To accommodate all of this, Azure DevOps Services resource consumption is expressed in abstract units called Azure DevOps Services Throughput Units, or TSTUs.
TSTUs will eventually incorporate a blend of:
- Azure SQL Database DTUs as a measure of database consumption
- Application tier and job agent CPU, memory, and I/O as a measure of compute consumption
- Azure Storage bandwidth as a measure of storage consumption.
For now, TSTUs are primarily focused on Azure SQL Database DTUs, since Azure SQL Databases are the shared resources most commonly overwhelmed by excessive consumption.
A single TSTU per five minutes is the average load we expect a single normal user of Azure DevOps Services to generate. Normal users will also generate spikes in load. These will typically be 10 or fewer TSTUs per five minutes, but will less frequently go as high as 100 TSTUs. The global consumption limit is 200 TSTUs within a sliding five-minute window.
We take a similar approach to rate limiting in Azure Pipelines. Since pipelines are not associated to a single user like other activities, each pipeline is treated as an individual entity with its own resource consumption tracked. Just like the global consumption limit for users, we apply a 200 TSTU limit for an individual pipeline in a sliding 5-minute window. Even if build agents are self-hosted, there could be load on VSTS resources for operations such as git clone. If a pipeline is delayed or blocked due to rate limiting, a message will appear in the attached logs.
When an individual user's requests are delayed by a significant amount, an email will be sent to that user and a warning banner will appear in the Web UI.
If the user does not have an email address - for example, if the "user" is actually a build service account - the notification email will be sent to the members of the project collection administrators group. The warning banner and the notification email both include links to the Usage page, which can be used to investigate the usage that exceeded our thresholds, as well as the requests which were delayed.
Request history on the Usage page is ordered by usage (TSTUs) descending by default, but can be sorted by the other columns as well. Usage is grouped by command into five minute time windows, with the number of commands in the window given by the Count column, and the total TSTU usage and delay time given in the corresponding columns.
For members of the project collection administrators group, this same page can be used to investigate the usage of other users.
By default, visiting the Usage page will display requests for the last hour. Clicking the link from the email will open the Usage page scoped to the request history from 30 minutes before and after the first delayed request. By default, the Usage page will default to showing the past hour. After arriving on the page, review the request history leading up to delayed requests.

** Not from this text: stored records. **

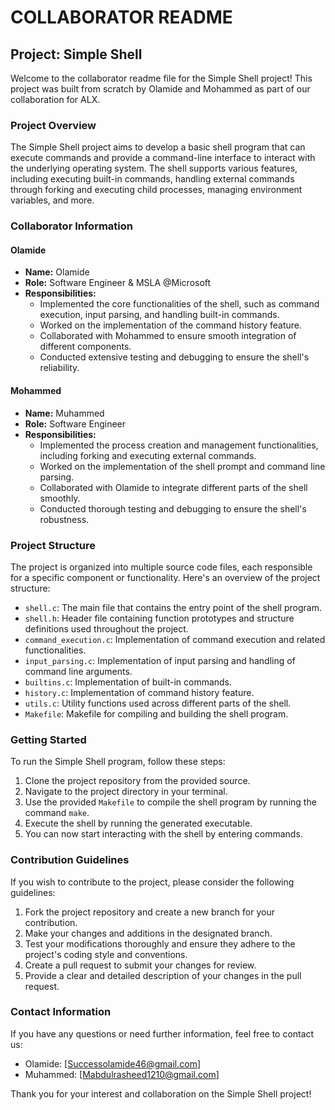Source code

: # COLLABORATOR README

## Project: Simple Shell

Welcome to the collaborator readme file for the Simple Shell project! This project was built from scratch by Olamide and Mohammed as part of our collaboration for ALX.

### Project Overview

The Simple Shell project aims to develop a basic shell program that can execute commands and provide a command-line interface to interact with the underlying operating system. The shell supports various features, including executing built-in commands, handling external commands through forking and executing child processes, managing environment variables, and more.

### Collaborator Information

#### Olamide

- **Name:** Olamide
- **Role:** Software Engineer & MSLA @Microsoft
- **Responsibilities:**
  - Implemented the core functionalities of the shell, such as command execution, input parsing, and handling built-in commands.
  - Worked on the implementation of the command history feature.
  - Collaborated with Mohammed to ensure smooth integration of different components.
  - Conducted extensive testing and debugging to ensure the shell's reliability.

#### Mohammed

- **Name:** Muhammed
- **Role:** Software Engineer
- **Responsibilities:**
  - Implemented the process creation and management functionalities, including forking and executing external commands.
  - Worked on the implementation of the shell prompt and command line parsing.
  - Collaborated with Olamide to integrate different parts of the shell smoothly.
  - Conducted thorough testing and debugging to ensure the shell's robustness.

### Project Structure

The project is organized into multiple source code files, each responsible for a specific component or functionality. Here's an overview of the project structure:

- `shell.c`: The main file that contains the entry point of the shell program.
- `shell.h`: Header file containing function prototypes and structure definitions used throughout the project.
- `command_execution.c`: Implementation of command execution and related functionalities.
- `input_parsing.c`: Implementation of input parsing and handling of command line arguments.
- `builtins.c`: Implementation of built-in commands.
- `history.c`: Implementation of command history feature.
- `utils.c`: Utility functions used across different parts of the shell.
- `Makefile`: Makefile for compiling and building the shell program.

### Getting Started

To run the Simple Shell program, follow these steps:

1. Clone the project repository from the provided source.
2. Navigate to the project directory in your terminal.
3. Use the provided `Makefile` to compile the shell program by running the command `make`.
4. Execute the shell by running the generated executable.
5. You can now start interacting with the shell by entering commands.

### Contribution Guidelines

If you wish to contribute to the project, please consider the following guidelines:

1. Fork the project repository and create a new branch for your contribution.
2. Make your changes and additions in the designated branch.
3. Test your modifications thoroughly and ensure they adhere to the project's coding style and conventions.
4. Create a pull request to submit your changes for review.
5. Provide a clear and detailed description of your changes in the pull request.

### Contact Information

If you have any questions or need further information, feel free to contact us:

- Olamide: [Successolamide46@gmail.com]
- Muhammed: [Mabdulrasheed1210@gmail.com]

Thank you for your interest and collaboration on the Simple Shell project!
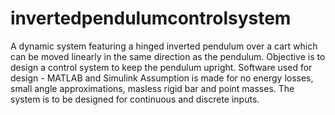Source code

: # invertedpendulumcontrolsystem
A dynamic system featuring a hinged inverted pendulum over a cart which can be moved linearly in the same direction as the pendulum. Objective is to design a control system to keep the pendulum upright.
Software used for design - MATLAB and Simulink
Assumption is made for no energy losses, small angle approximations, masless rigid bar and point masses.
The system is to be designed for continuous and discrete inputs.
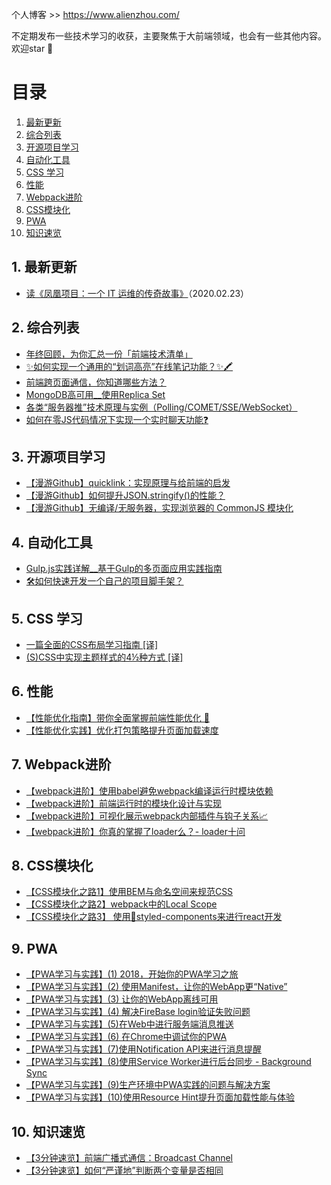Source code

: 个人博客 >> https://www.alienzhou.com/

不定期发布一些技术学习的收获，主要聚焦于大前端领域，也会有一些其他内容。欢迎star 🌟

# 目录

<!-- vscode-markdown-toc -->
1. [最新更新](#)
2. [综合列表](#-1)
3. [开源项目学习](#-1)
4. [自动化工具](#-1)
5. [CSS 学习](#CSS)
6. [性能](#-1)
7. [Webpack进阶](#Webpack)
8. [CSS模块化](#CSS-1)
9. [PWA](#PWA)
10. [知识速览](#-1)

<!-- vscode-markdown-toc-config
	numbering=true
	autoSave=true
	/vscode-markdown-toc-config -->
<!-- /vscode-markdown-toc -->

##  1. <a name=''></a>最新更新

- [读《凤凰项目：一个 IT 运维的传奇故事》](https://www.alienzhou.com/2020/02/23/the-phoenix-project/)（2020.02.23）

##  2. <a name='-1'></a>综合列表

- [年终回顾，为你汇总一份「前端技术清单」](https://www.alienzhou.com/2018/11/13/frontend-tech-list/)
- [✨如何实现一个通用的“划词高亮”在线笔记功能？✨🖍️](https://www.alienzhou.com/2019/04/21/web-note-highlight-in-js/)
- [前端跨页面通信，你知道哪些方法？](https://www.alienzhou.com/2019/04/01/cross-tab-communication-in-frontend/)
- [MongoDB高可用__使用Replica Set](https://www.alienzhou.com/2018/05/03/mongodb-replica-set/)
- [各类“服务器推”技术原理与实例（Polling/COMET/SSE/WebSocket）](https://www.alienzhou.com/2018/06/08/server-push-methods/)
- [如何在零JS代码情况下实现一个实时聊天功能❓](https://www.alienzhou.com/2019/05/20/css-only-chat/)

##  3. <a name='-1'></a>开源项目学习

- [【漫游Github】quicklink：实现原理与给前端的启发](https://www.alienzhou.com/2018/12/25/quicklink-implementation-and-gotcha/)
- [【漫游Github】如何提升JSON.stringify()的性能？](https://www.alienzhou.com/2019/06/05/how-to-improve-json-stringify-performance/)
- [【漫游Github】无编译/无服务器，实现浏览器的 CommonJS 模块化](https://www.alienzhou.com/2020/01/10/commonjs-without-build-and-server/)

##  4. <a name='-1'></a>自动化工具

- [Gulp.js实践详解__基于Gulp的多页面应用实践指南](https://www.alienzhou.com/2017/10/15/mpa-based-on-gulp-in-action/)
- [🛠如何快速开发一个自己的项目脚手架？](https://www.alienzhou.com/2019/05/17/how-to-make-your-own-scaffold/)

##  5. <a name='CSS'></a>CSS 学习

- [一篇全面的CSS布局学习指南 [译]](https://www.alienzhou.com/2018/07/07/css-layout-guide/)
- [(S)CSS中实现主题样式的4½种方式 [译]](https://www.alienzhou.com/2018/12/12/css-theming-methods/)

##  6. <a name='-1'></a>性能

- [【性能优化指南】带你全面掌握前端性能优化 🚀](https://www.alienzhou.com/2019/08/08/fe-performance-journey/)
- [【性能优化实践】优化打包策略提升页面加载速度](https://www.alienzhou.com/2018/05/05/optimize-packing-to-speed-up/)

##  7. <a name='Webpack'></a>Webpack进阶

- [【webpack进阶】使用babel避免webpack编译运行时模块依赖](https://www.alienzhou.com/2018/08/19/webpack-babel-transform/)
- [【webpack进阶】前端运行时的模块化设计与实现](https://www.alienzhou.com/2018/08/27/webpack-module-runtime/)
- [【webpack进阶】可视化展示webpack内部插件与钩子关系📈](https://www.alienzhou.com/2018/09/30/webpack-plugin-hooks-visualization/)
- [【webpack进阶】你真的掌握了loader么？- loader十问](https://www.alienzhou.com/2018/10/14/webpack-loader-in-deep/)

##  8. <a name='CSS-1'></a>CSS模块化

- [【CSS模块化之路1】使用BEM与命名空间来规范CSS](https://www.alienzhou.com/2018/06/13/css-modular-guide-1/)
- [【CSS模块化之路2】webpack中的Local Scope](https://www.alienzhou.com/2018/06/15/css-modular-guide-2/)
- [【CSS模块化之路3】 使用💅styled-components来进行react开发](https://www.alienzhou.com/2018/06/15/css-modular-guide-3/)

##  9. <a name='PWA'></a>PWA

- [【PWA学习与实践】(1) 2018，开始你的PWA学习之旅](https://www.alienzhou.com/2018/04/07/pwa-1/)
- [【PWA学习与实践】(2) 使用Manifest，让你的WebApp更“Native”](https://www.alienzhou.com/2018/04/07/pwa-2/)
- [【PWA学习与实践】(3) 让你的WebApp离线可用](https://www.alienzhou.com/2018/04/08/pwa-3/)
- [【PWA学习与实践】(4) 解决FireBase login验证失败问题](https://www.alienzhou.com/2018/04/10/pwa-4/)
- [【PWA学习与实践】(5)在Web中进行服务端消息推送](https://www.alienzhou.com/2018/04/14/pwa-5/)
- [【PWA学习与实践】(6) 在Chrome中调试你的PWA](https://www.alienzhou.com/2018/05/01/pwa-6/)
- [【PWA学习与实践】(7)使用Notification API来进行消息提醒](https://www.alienzhou.com/2018/05/01/pwa-7/)
- [【PWA学习与实践】(8)使用Service Worker进行后台同步 - Background Sync](https://www.alienzhou.com/2018/05/14/pwa-8/)
- [【PWA学习与实践】(9)生产环境中PWA实践的问题与解决方案](https://www.alienzhou.com/2018/05/26/pwa-9/)
- [【PWA学习与实践】(10)使用Resource Hint提升页面加载性能与体验](https://www.alienzhou.com/2018/07/23/pwa-10/)

##  10. <a name='-1'></a>知识速览

- [【3分钟速览】前端广播式通信：Broadcast Channel ](https://www.alienzhou.com/2019/04/01/broadcast-channel/)
- [【3分钟速览】如何“严谨地”判断两个变量是否相同](https://www.alienzhou.com/2020/01/08/a-robust-equality-operation/)
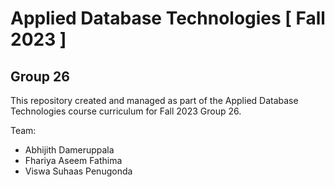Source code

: # Applied Database Technologies [ Fall 2023 ]
## Group 26
This repository created and managed as part of the Applied Database Technologies course curriculum for Fall 2023 Group 26.

Team:
<ul>
<li>Abhijith Dameruppala</li>
<li>Fhariya Aseem Fathima</li>
<li>Viswa Suhaas Penugonda</li>
</ul>
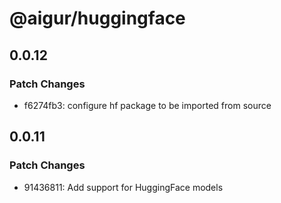 # @aigur/huggingface

## 0.0.12

### Patch Changes

- f6274fb3: configure hf package to be imported from source

## 0.0.11

### Patch Changes

- 91436811: Add support for HuggingFace models
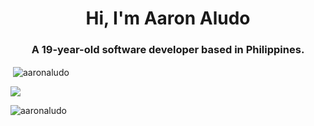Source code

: <h1 align="center">Hi, I'm Aaron Aludo</h1>
<h3 align="center">A 19-year-old software developer based in Philippines.</h3>
<p>&nbsp;<img align="center" src="https://github-readme-stats.vercel.app/api?username=aaronaludo&show_icons=true&locale=en&theme=tokyonight" alt="aaronaludo" /></p>

 <a href="https://www.linkedin.com/in/aaronaludo/"><img src="https://img.shields.io/badge/aaronaludo-%230077B5.svg?&style=for-the-badge&logo=linkedin&logoColor=white" ></a> 
<p><img align="center" src="https://github-readme-streak-stats.herokuapp.com/?user=aaronaludo&&theme=tokyonight" alt="aaronaludo" /></p>

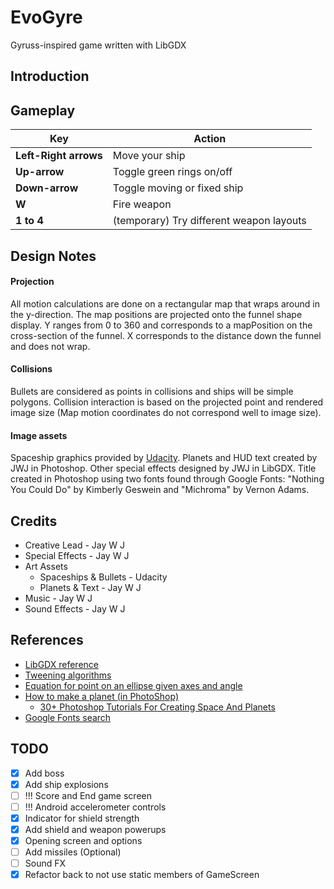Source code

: # EvoGyre
Gyruss-inspired game written with LibGDX

## Introduction


## Gameplay
Key | Action
--- | ---
**Left-Right arrows** | Move your ship
**Up-arrow** | Toggle green rings on/off
**Down-arrow** | Toggle moving or fixed ship
**W** | Fire weapon
**1 to 4** | (temporary) Try different weapon layouts



## Design Notes

#### Projection
All motion calculations are done on a rectangular map that wraps around in the y-direction.
The map positions are projected onto the funnel shape display.
Y ranges from 0 to 360 and corresponds to a mapPosition on the cross-section of the funnel.
X corresponds to the distance down the funnel and does not wrap.

#### Collisions
Bullets are considered as points in collisions and ships will be simple polygons.
Collision interaction is based on the projected point and rendered image size
(Map motion coordinates do not correspond well to image size).

#### Image assets
Spaceship graphics provided by [Udacity](www.udacity.com). Planets and HUD
text created by JWJ in
Photoshop. Other special effects designed by JWJ in LibGDX.
Title created in Photoshop using two fonts found through Google Fonts: "Nothing You Could Do" by Kimberly Geswein and "Michroma" by Vernon Adams.


## Credits

- Creative Lead - Jay W J
- Special Effects - Jay W J
- Art Assets
    - Spaceships & Bullets - Udacity
    - Planets & Text - Jay W J
- Music - Jay W J
- Sound Effects - Jay W J

## References
- [LibGDX reference](https://libgdx.badlogicgames.com/nightlies/docs/api/)
- [Tweening algorithms](http://gizma.com/easing/)
- [Equation for point on an ellipse given axes and angle](http://math.stackexchange.com/questions/432902/how-to-get-the-radius-of-an-ellipse-at-a-specific-angle-by-knowing-its-semi-majo)
- [How to make a planet (in PhotoShop)](http://www.solarvoyager.com/images/tutorials/planet_tutorial_large.jpg)
    - [30+ Photoshop Tutorials For Creating Space And Planets](http://naldzgraphics.net/tutorials/30-photoshop-tutorials-for-creating-space-and-planets/)
- [Google Fonts search](https://www.google.com/fonts)


## TODO
- [x] Add boss
- [x] Add ship explosions
- [ ] !!! Score and End game screen
- [ ] !!! Android accelerometer controls
- [x] Indicator for shield strength
- [x] Add shield and weapon powerups
- [x] Opening screen and options
- [ ] Add missiles (Optional)
- [ ] Sound FX
- [x] Refactor back to not use static members of GameScreen
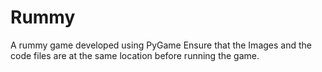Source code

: # Rummy
A rummy game developed using PyGame
Ensure that the Images and the code files are at the same location before running the game. 
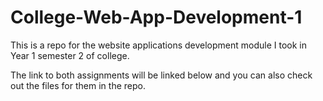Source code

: # College-Web-App-Development-1

This is a repo for the website applications development module I took in Year 1 semester 2 of college. 

The link to both assignments will be linked below and you can also check out the files for them in the repo.
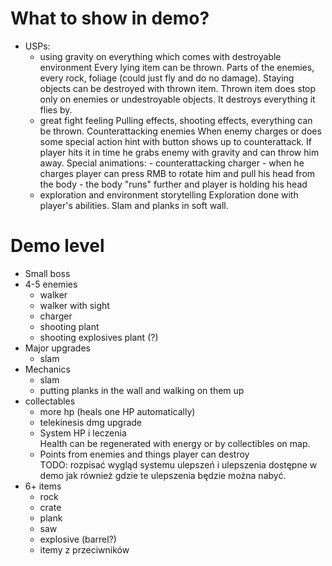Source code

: # What to show in demo?

- USPs:
	- using gravity on everything which comes with destroyable environment
		Every lying item can be thrown. Parts of the enemies, every rock, foliage (could just fly and do no damage).
		Staying objects can be destroyed with thrown item. Thrown item does stop only on enemies or undestroyable objects. It destroys everything it flies by.
	- great fight feeling
		Pulling effects, shooting effects, everything can be thrown.
		Counterattacking enemies
			When enemy charges or does some special action hint with button shows up to counterattack. If player hits it in time he grabs enemy with gravity and can throw him away.
			Special animations:
				- counterattacking charger - when he charges player can press RMB to rotate him and pull his head from the body - the body "runs" further and player is holding his head
	- exploration and environment storytelling
		Exploration done with player's abilities. Slam and planks in soft wall.
		
		

# Demo level

- Small boss
- 4-5 enemies
  - walker
  - walker with sight
  - charger
  - shooting plant
  - shooting explosives plant (?)
- Major upgrades
  - slam
- Mechanics
  - slam
  - putting planks in the wall and walking on them up
- collectables
  - more hp (heals one HP automatically)
  - telekinesis dmg upgrade
  - System HP i leczenia\
    Health can be regenerated with energy or by collectibles on map.
  - Points from enemies and things player can destroy\
	TODO: rozpisać wygląd systemu ulepszeń i ulepszenia dostępne w demo jak również gdzie te ulepszenia będzie można nabyć.
- 6+ items
  - rock
  - crate
  - plank
  - saw
  - explosive (barrel?)
  - itemy z przeciwników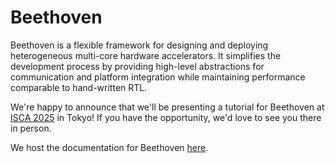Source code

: # Beethoven

Beethoven is a flexible framework for designing and deploying heterogeneous multi-core hardware accelerators. It simplifies the development process by providing high-level abstractions for communication and platform integration while maintaining performance comparable to hand-written RTL.

We're happy to announce that we'll be presenting a tutorial for Beethoven at [ISCA 2025](https://iscaconf.org/isca2025/) in Tokyo!
If you have the opportunity, we'd love to see you there in person. 

We host the documentation for Beethoven [here](https://composer-team.github.io/Beethoven-Docs/Beethoven/). 
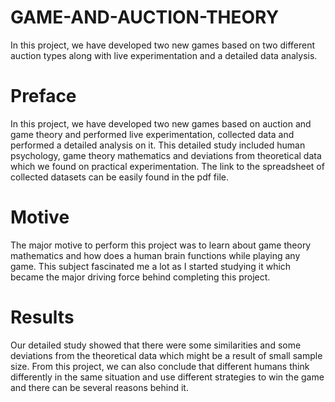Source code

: # GAME-AND-AUCTION-THEORY
In this project, we have developed two new games based on two different auction types along with live experimentation and a detailed data analysis.
# Preface 
In this project, we have developed two new games based on auction and game theory and performed live experimentation, collected data and performed a detailed analysis on it.
This detailed study included human psychology, game theory mathematics and deviations from theoretical data which we found on practical experimentation.
The link to the spreadsheet of collected datasets can be easily found in the pdf file.
# Motive 
The major motive to perform this project was to learn about game theory mathematics and how does a human brain functions while playing any game. 
This subject fascinated me a lot as I started studying it which became the major driving force behind completing this project.
# Results 
Our detailed study showed that there were some similarities and some deviations from the theoretical data which might be a result of small sample size. 
From this project, we can also conclude that different humans think differently in the same situation and use different strategies to win the game and there can be several reasons behind it.
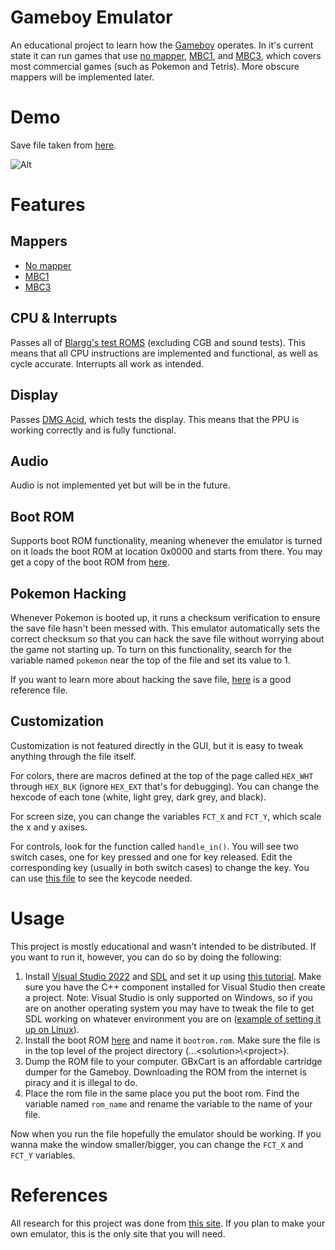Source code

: # Gameboy Emulator

An educational project to learn how the [Gameboy](https://en.wikipedia.org/wiki/Game_Boy) operates. In it's current state it can run games that use [no mapper](https://gbhwdb.gekkio.fi/cartridges/no-mapper.html), [MBC1](https://gbhwdb.gekkio.fi/cartridges/mbc1.html), and [MBC3](https://gbhwdb.gekkio.fi/cartridges/mbc3.html), which covers most commercial games (such as Pokemon and Tetris). More obscure mappers will be implemented later.

# Demo

Save file taken from [here](https://projectpokemon.org/home/files/file/4898-my-old-pok%C3%A9mon-red-save-file/).

![Alt](https://i.giphy.com/media/v1.Y2lkPTc5MGI3NjExZ3VlZjc4bjFpaHZpNnJhcmc0YTlxMjA0bXhoZ3B5Z2c2YW10aHl6biZlcD12MV9pbnRlcm5hbF9naWZfYnlfaWQmY3Q9Zw/DJDkUtqYWHICSCPZ4T/giphy.gif)

# Features

## Mappers

* [No mapper](https://gbhwdb.gekkio.fi/cartridges/no-mapper.html)
* [MBC1](https://gbhwdb.gekkio.fi/cartridges/mbc1.html)
* [MBC3](https://gbhwdb.gekkio.fi/cartridges/mbc3.html)

## CPU & Interrupts

Passes all of [Blargg's test ROMS](https://github.com/retrio/gb-test-roms) (excluding CGB and sound tests). This means that all CPU instructions are implemented and functional, as well as cycle accurate. Interrupts all work as intended.

## Display

Passes [DMG Acid](https://github.com/mattcurrie/dmg-acid2), which tests the display. This means that the PPU is working correctly and is fully functional.

## Audio

Audio is not implemented yet but will be in the future.

## Boot ROM

Supports boot ROM functionality, meaning whenever the emulator is turned on it loads the boot ROM at location 0x0000 and starts from there. You may get a copy of the boot ROM from [here](https://gbdev.gg8.se/wiki/articles/Gameboy_Bootstrap_ROM#Disassemblies).

## Pokemon Hacking

Whenever Pokemon is booted up, it runs a checksum verification to ensure the save file hasn't been messed with. This emulator automatically sets the correct checksum so that you can hack the save file without worrying about the game not starting up. To turn on this functionality, search for the variable named `pokemon` near the top of the file and set its value to 1.

If you want to learn more about hacking the save file, [here](https://bulbapedia.bulbagarden.net/wiki/Save_data_structure_(Generation_I)) is a good reference file.

## Customization

Customization is not featured directly in the GUI, but it is easy to tweak anything through the file itself.

For colors, there are macros defined at the top of the page called `HEX_WHT` through `HEX_BLK` (ignore `HEX_EXT` that's for debugging). You can change the hexcode of each tone (white, light grey, dark grey, and black).

For screen size, you can change the variables `FCT_X` and `FCT_Y`, which scale the x and y axises. 

For controls, look for the function called `handle_in()`. You will see two switch cases, one for key pressed and one for key released. Edit the corresponding key (usually in both switch cases) to change the key. You can use [this file](https://github.com/libsdl-org/SDL/blob/SDL2/include/SDL_keycode.h) to see the keycode needed.

# Usage

This project is mostly educational and wasn't intended to be distributed. If you want to run it, however, you can do so by doing the following:

1. Install [Visual Studio 2022](https://visualstudio.microsoft.com/) and [SDL](https://www.libsdl.org/) and set it up using [this tutorial](https://lazyfoo.net/tutorials/SDL/01_hello_SDL/windows/msvc2019/index.php). Make sure you have the C++ component installed for Visual Studio then create a project. Note: Visual Studio is only supported on Windows, so if you are on another operating system you may have to tweak the file to get SDL working on whatever environment you are on ([example of setting it up on Linux](https://lazyfoo.net/tutorials/SDL/01_hello_SDL/linux/index.php)).
2. Install the boot ROM [here](https://gbdev.gg8.se/wiki/articles/Gameboy_Bootstrap_ROM#Disassemblies) and name it `bootrom.rom`. Make sure the file is in the top level of the project directory (...\<solution>\\\<project>).
3. Dump the ROM file to your computer. GBxCart is an affordable cartridge dumper for the Gameboy. Downloading the ROM from the internet is piracy and it is illegal to do.
4. Place the rom file in the same place you put the boot rom. Find the variable named `rom_name` and rename the variable to the name of your file.

Now when you run the file hopefully the emulator should be working. If you wanna make the window smaller/bigger, you can change the `FCT_X` and `FCT_Y` variables.

# References

All research for this project was done from [this site](https://gbdev.io/pandocs/About.html). If you plan to make your own emulator, this is the only site that you will need.
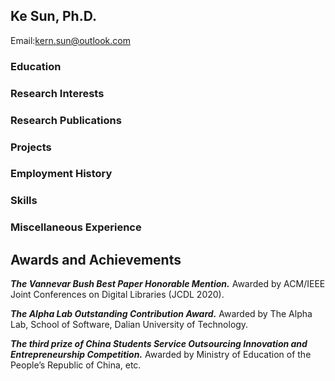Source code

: ## Ke Sun, Ph.D.
Email:kern.sun@outlook.com

### Education

### Research Interests

### Research Publications

### Projects

### Employment History

### Skills

### Miscellaneous Experience
## Awards and Achievements
***The Vannevar Bush Best Paper Honorable Mention.*** Awarded by ACM/IEEE Joint Conferences on Digital Libraries (JCDL 2020).

***The Alpha Lab Outstanding Contribution Award.*** Awarded by The Alpha Lab, School of Software, Dalian University of Technology.

***The third prize of China Students Service Outsourcing Innovation and Entrepreneurship Competition.*** Awarded by Ministry of Education of the People’s Republic of China, etc.


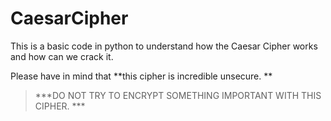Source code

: # CaesarCipher

This is a basic code in python to understand how the Caesar Cipher works and how can we crack it. 

Please have in mind that **this cipher is incredible unsecure. **
> ***DO NOT TRY TO ENCRYPT SOMETHING IMPORTANT WITH THIS CIPHER. ***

Commands consuming a high number of TSTUs (in the hundreds, for example) will be the ones responsible for the user exceeding the threshold. The User Agent and IP address columns can be helpful to see where these commands are coming from. Common problems to look for are custom tools or build service accounts that might be making a large amount of calls in a short time window. To avoid these types of issues, tools may need to be rewritten or build processes updated to reduce the type and number of calls made. For example, a tool might be pulling a large version control repository from scratch on a regular basis, when it could pull incrementally instead.